While casual music fans might think that institutions such as the Memphis Music Commission can do something for local bands with a national audience, the reality is that there are very few resources for bands in Memphis trying to make a living off their music.

“Hardly anyone in Memphis lives off the music they make,” Hoffmann said. “I have to remind people we work with in New York City that I still work full-time, and there’s just some stuff I don’t have time to get done. Same with the people from Heavenly. Goner knows where we’re coming from.

“People just assume we can tour forever and not make any money. That’s an interesting misconception. People sometimes treat us like we are very two-dimensional. And one more thing — ‘all female’ is not a music genre.

“I want to give people the benefit of the doubt, because historically girls have not been portrayed as electric guitar players. If you look at ads from the 1960s, you’re not going to see women playing the guitar,” Hoffmann said. “So in that aspect, I think it’s cool. But it makes me angry that we won’t get compared to all-male bands, simply because there are no women in them.

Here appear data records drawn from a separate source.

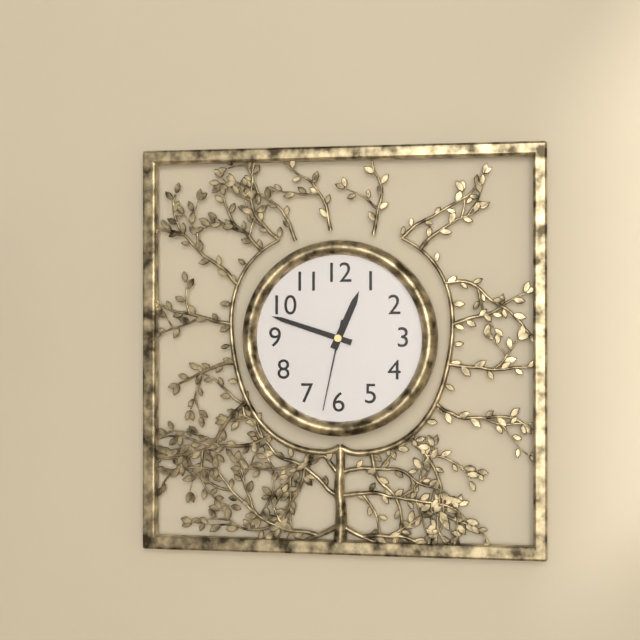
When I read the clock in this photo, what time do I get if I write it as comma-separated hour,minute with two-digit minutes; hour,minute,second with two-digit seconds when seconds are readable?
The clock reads 12,48,32
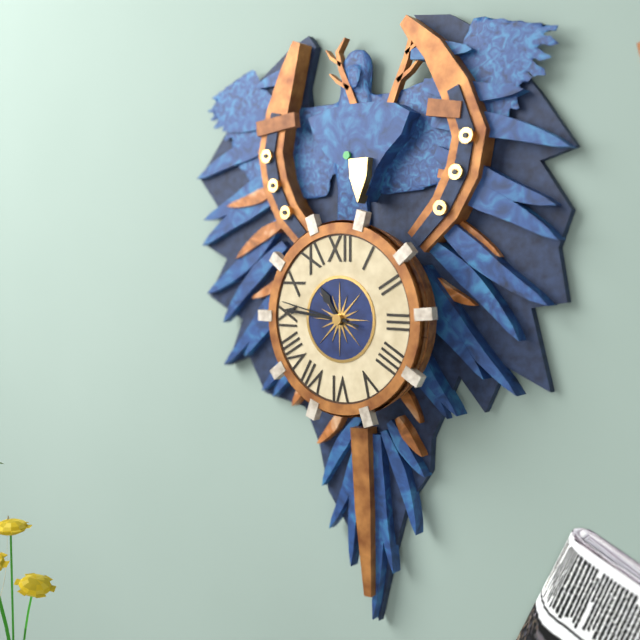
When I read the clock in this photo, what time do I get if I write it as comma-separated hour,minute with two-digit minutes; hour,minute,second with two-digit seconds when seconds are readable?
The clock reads 10,46,47
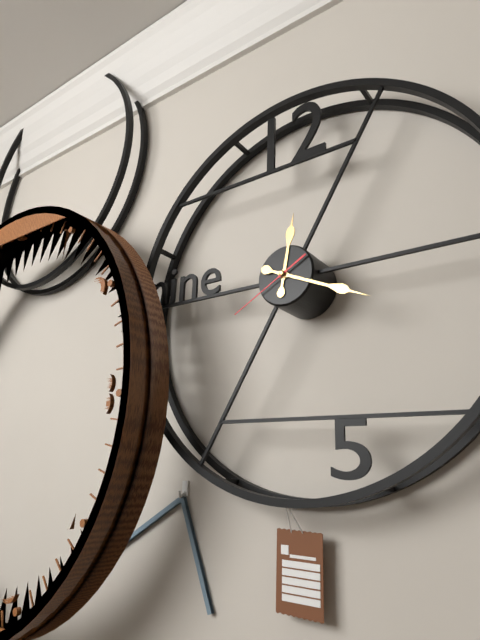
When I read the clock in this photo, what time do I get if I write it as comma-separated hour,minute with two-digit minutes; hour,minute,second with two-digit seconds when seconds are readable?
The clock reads 12,19,40
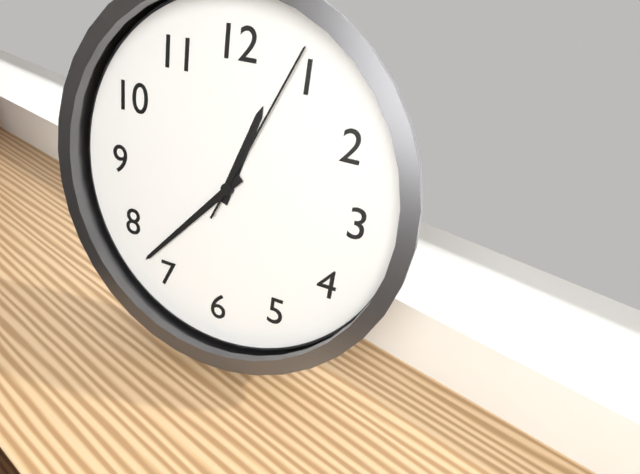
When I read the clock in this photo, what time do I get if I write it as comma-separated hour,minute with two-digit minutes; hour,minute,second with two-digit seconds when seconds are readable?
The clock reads 12,37,04
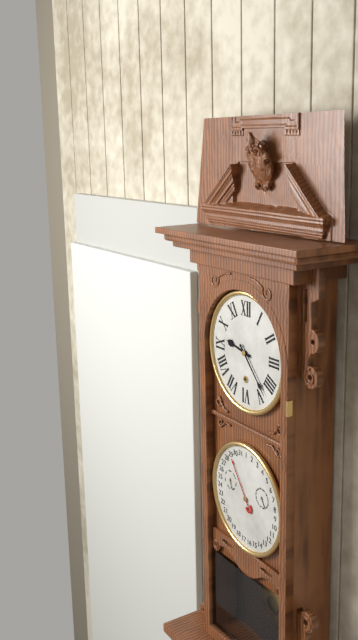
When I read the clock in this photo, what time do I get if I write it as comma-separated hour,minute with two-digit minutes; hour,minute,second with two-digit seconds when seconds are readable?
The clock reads 9,23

“I’m influenced by plenty of women,” Hoffmann continued, “but I draw influence from everything. It’s kind of stressful when you only get compared to other ‘woman bands.’ I’ve had journalists tell me that I’m not a feminist because I didn’t mention all female bands that influence me.”

The Half-Open Door

NOTS has it better than most of their local contemporaries. The band has a booking agent, a publicist, and record labels in America and abroad. National media outlets have called NOTS one of the best punk bands going right now. Their Facebook page boasts nearly 7,000 fans. They call the birthplace of rock-and-roll home. Shouldn’t that count for something? Not really. As bass player Lones puts it, “Music history doesn’t pay the bills.” But it could, and should in NOTS’ case.

“I do think NOTS is a serious band. I think that reflects how Memphis is right now. Memphis can be kind of crummy, and not everything is a joke or funny,” Goner’s Hoppe said. “It’s okay to be serious.”

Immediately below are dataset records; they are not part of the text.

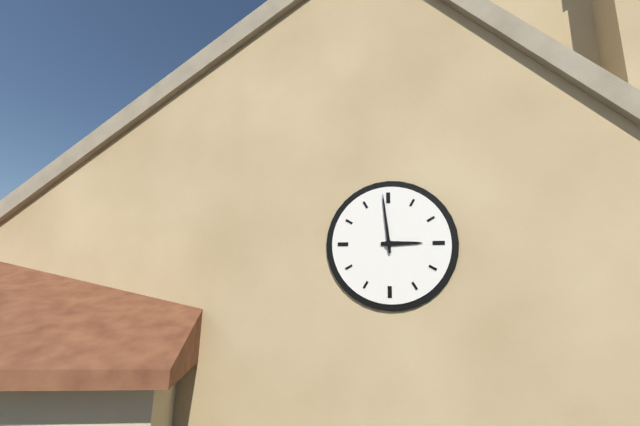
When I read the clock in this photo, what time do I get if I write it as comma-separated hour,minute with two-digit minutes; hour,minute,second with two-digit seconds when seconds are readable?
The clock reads 2,59
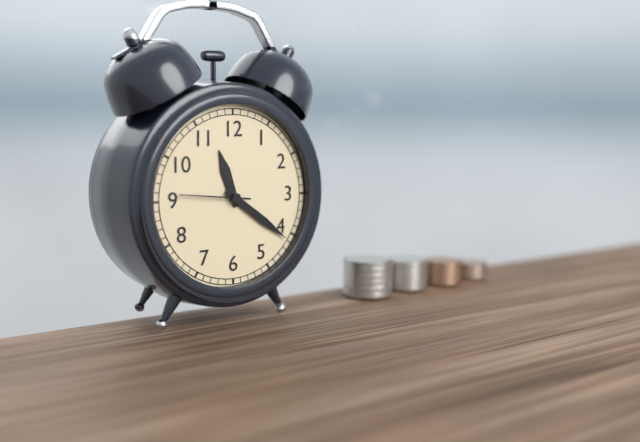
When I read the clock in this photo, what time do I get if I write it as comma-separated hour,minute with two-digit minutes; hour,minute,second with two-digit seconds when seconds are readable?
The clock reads 11,21,46
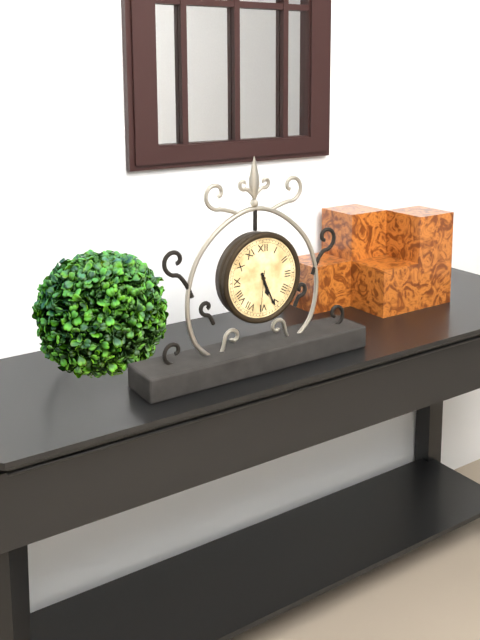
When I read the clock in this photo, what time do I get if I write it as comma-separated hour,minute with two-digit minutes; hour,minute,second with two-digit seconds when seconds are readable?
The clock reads 5,26
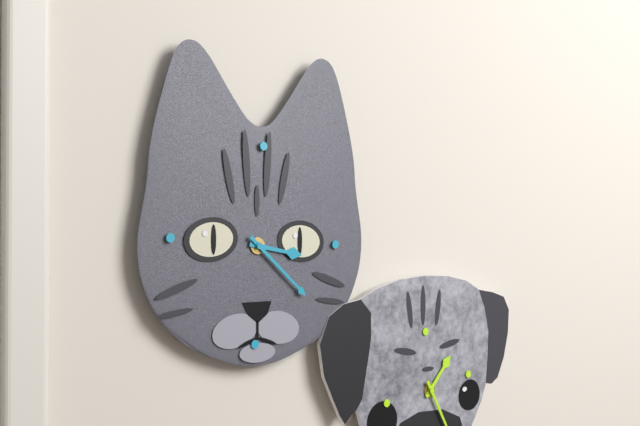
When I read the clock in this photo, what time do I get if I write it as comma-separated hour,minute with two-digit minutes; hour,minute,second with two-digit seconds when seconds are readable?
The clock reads 3,22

“There’s less movement in Memphis; things just sit inside themselves and keep referencing themselves,” Watson said. “When a band comes to town here, it’s because someone inside the community makes it happen. Things happen from the inside out in Memphis, and there’s no one helping out from the outside trying to showcase local music.”

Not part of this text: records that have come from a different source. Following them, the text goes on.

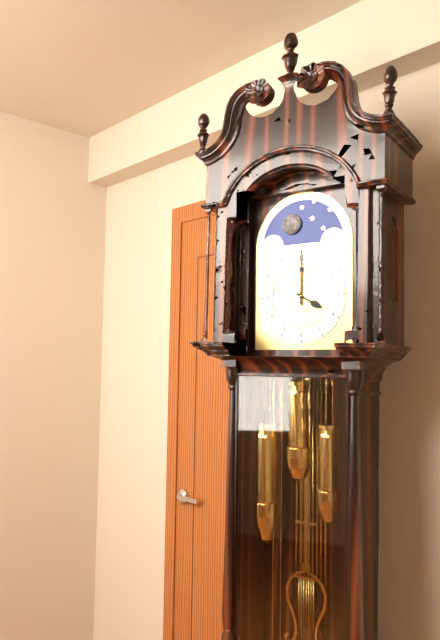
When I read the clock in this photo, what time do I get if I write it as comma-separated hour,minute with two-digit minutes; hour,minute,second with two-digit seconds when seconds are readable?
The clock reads 4,00
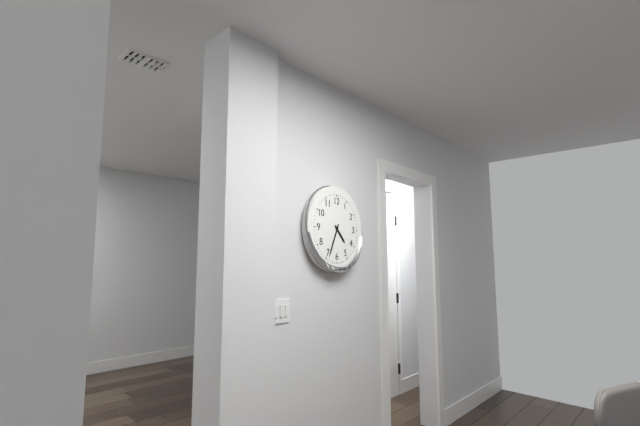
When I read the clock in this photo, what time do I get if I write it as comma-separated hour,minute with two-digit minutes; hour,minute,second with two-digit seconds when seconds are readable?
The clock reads 4,34
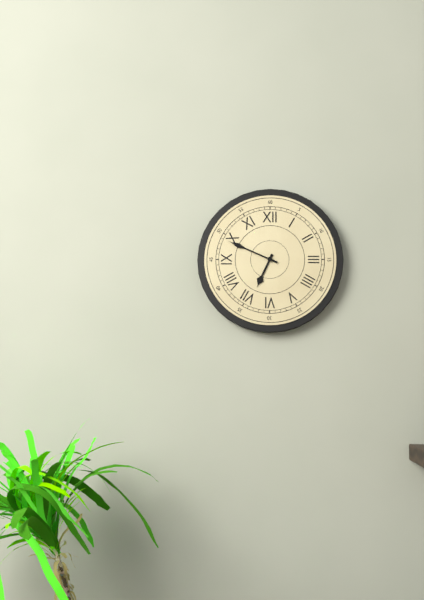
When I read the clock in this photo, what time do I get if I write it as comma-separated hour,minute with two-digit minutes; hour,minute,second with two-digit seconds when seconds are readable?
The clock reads 6,49
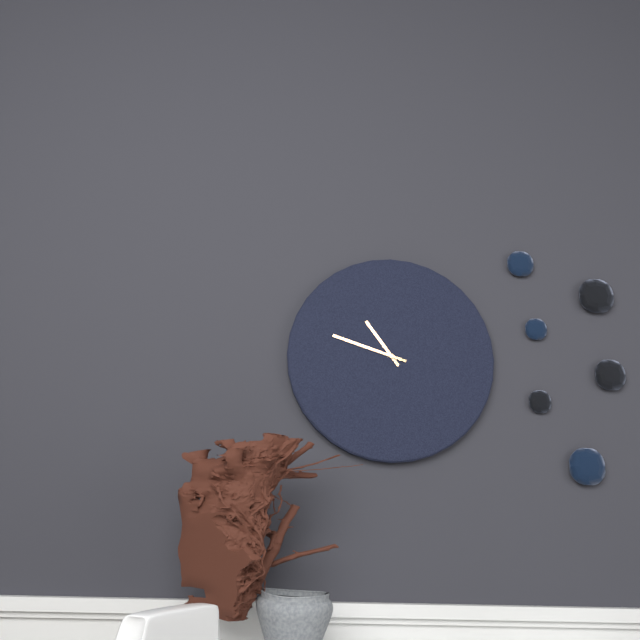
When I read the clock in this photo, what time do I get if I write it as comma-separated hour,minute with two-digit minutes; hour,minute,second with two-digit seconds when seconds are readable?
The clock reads 10,48
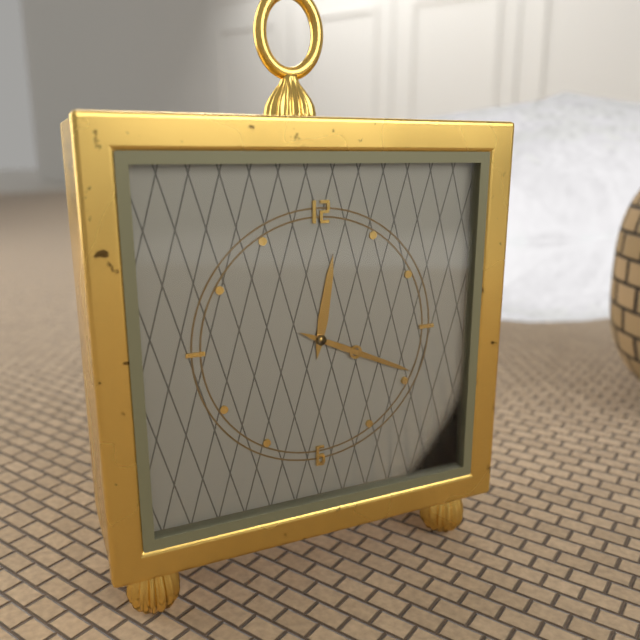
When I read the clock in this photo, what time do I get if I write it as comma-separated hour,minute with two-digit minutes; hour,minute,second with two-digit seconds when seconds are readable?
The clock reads 12,19
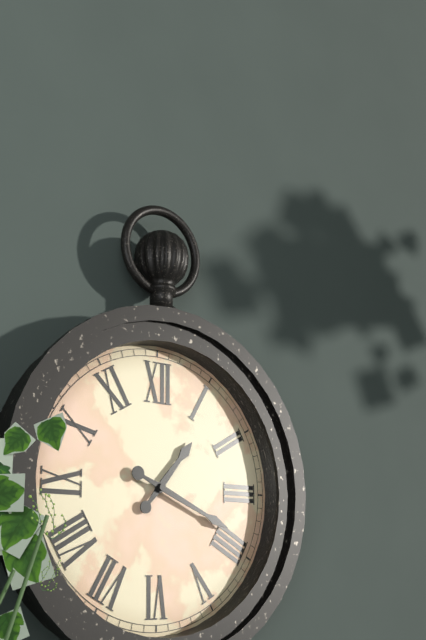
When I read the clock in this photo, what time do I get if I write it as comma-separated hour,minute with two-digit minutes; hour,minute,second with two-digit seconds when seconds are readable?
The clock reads 1,19
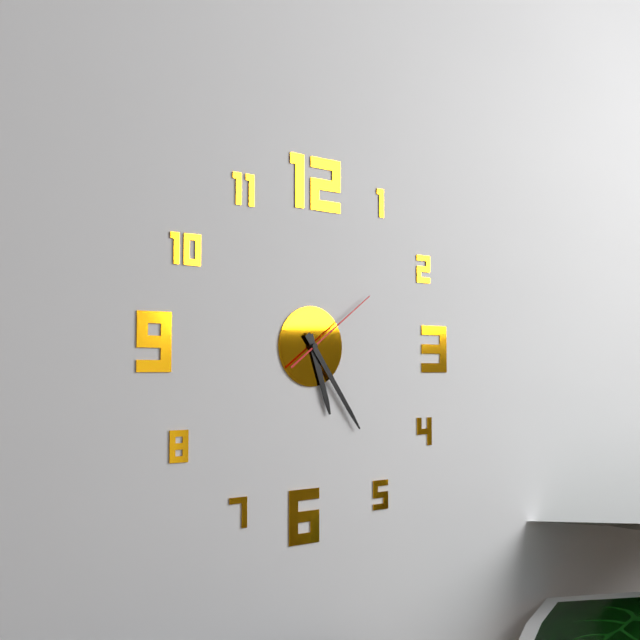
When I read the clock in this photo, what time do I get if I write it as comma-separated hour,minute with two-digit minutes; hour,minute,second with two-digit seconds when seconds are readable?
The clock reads 5,24,09
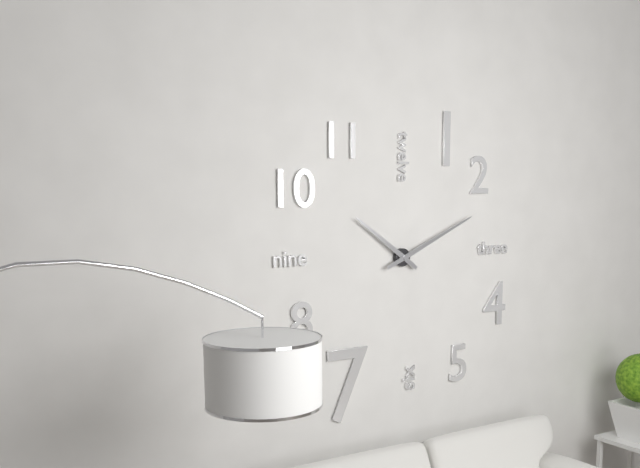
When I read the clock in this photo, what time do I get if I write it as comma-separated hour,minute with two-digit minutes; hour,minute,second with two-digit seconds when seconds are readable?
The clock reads 10,11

So why stay here? Luckily for their local fans, Memphis has Goner Records, the label that’s supported NOTS since they were recording in pool houses with broken headphones.

“We have progressed so much through our chaos, and having a label that’s so close has been a huge advantage for us,” Hoffmann said. “Everything we’ve asked for from Goner they’ve given us. I think having to talk to someone from across the country would honestly impede our work.

“There was a major label that was asking about working with us, but it just didn’t feel right,” Hoffmann said. “It all comes down to content with me, and I want to be on a label that’s putting out music I like. If there was a major label putting out awesome bands, I might consider it, but they wouldn’t be right down the street.”